Last Tuesday, the summer associates had mid-summer reviews to discuss our experiences and work products thus far.  I am happy to report that we all lived to tell the tale, despite Michael’s joking throughout the day that he had been ordered to pack up and go (after finishing his latest assignment, of course).
The review process was remarkably painless.  With less than half of our time here remaining, the main focus of the meeting was to ensure that, going forward, we have the tools and experiences that we need from the firm to make decisions about which departments we hope to be placed in and which partners we would prefer to work with.
Our supervisors immediately set about meeting the requests we voiced during our reviews.  During my meeting, I requested to sit in on a deposition and to work on a litigation-focused Insolvency project.  The next morning, I was presented with two deposition tag-along opportunities for next week.  By Thursday, I was assigned my litigation-focused Insolvency project, which I completed today.

Bilzin Sumberg‘s attention to what we summers want for ourselves is one of the greatest strengths of the program.  We have a great deal of flexibility to forge our own paths here and experience the type of work that most interests us.

This past Monday, I had the opportunity to accompany a senior associate in the litigation department, on a tag-along to the 17th Judicial Circuit Court of Florida for a hearing on a motion to compel arbitration. Prior to going to the hearing, I helped him research key issues regarding the motion, as well as finding and taking advantage of weaknesses in opposing counsel’s response to our motion. Overall, working with him was a great experience. Not only did he give me great latitude in developing my own arguments, he also incorporated my feedback and research in our response.

The day of the hearing we had lunch with Judge David Haimes, a judge in the criminal division. It was great getting to know him and learning his perspective on the legal market, legal education, and the intricacies of state and federal judgeships.  His hearing began soon after lunch was over. Observing him in action turned out to be a great learning opportunity, and his calm demeanor in front of the judge is a style I plan to emulate. Overall, this was an amazing experience.
Confetti flies at the Miami Heat victory parade

So far this week, contention has been the name of the game.  Monday, Miami celebrated the Heat’s victory with a parade and parties throughout the city.  Meanwhile, the summer associates were experiencing a different sort of heat as we commenced negotiations for a Letter of Intent as part of our Mock Real Estate Transaction.  I have heard it said that after a fair negotiation, everyone walks away feeling like his or her opponent got the better end of the deal.  I think after Monday’s negotiations, ‘Pitbowl’, ‘Kim Card Ashian’ and their “attorneys” would tend to agree with that sentiment. 

Our summer associate class is full of fiery, determined individuals, which made negotiations trying at times.  That said, the brief tensions convinced me that these are individuals I would rather have on my side of the table or courtroom in the future than on the other side.  Furthermore, the two teams made up over drinks and sushi at Sushi Siam.  

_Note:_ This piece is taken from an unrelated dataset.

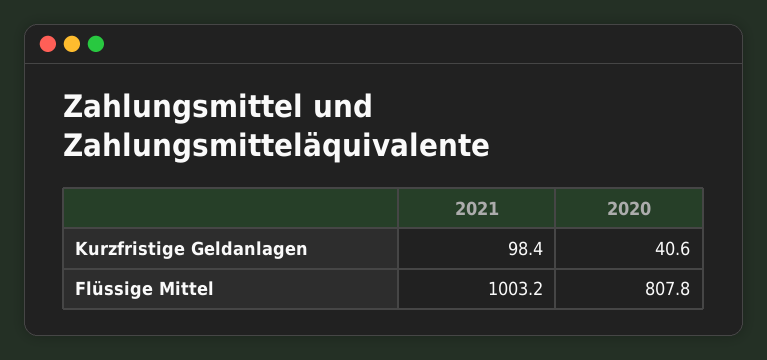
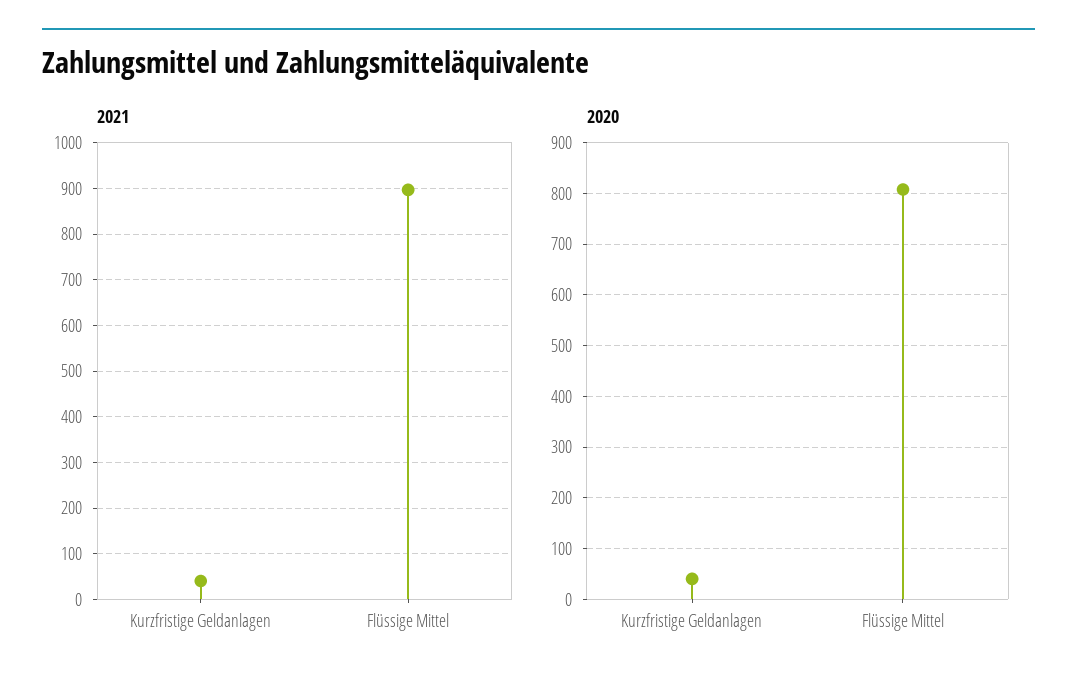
2021, Kurzfristige Geldanlagen: 98.4 -> 40
2021, Flüssige Mittel: 1003.2 -> 900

The next day, there would be no reconciliatory sushi following a colorful multi-party mediation I sat in on.  The case has been dragging on for nearly fourteen years, and tensions run deep.

After roughly ten hours of negotiations, the parties reached a partial settlement, but it seems that lingering issues will have to wait for the judgment of the appellate court for closure.  This tag-along was my first real exposure to the mediation process, and I am looking forward to implementing what I learned in my Mediation course at BC Law this fall.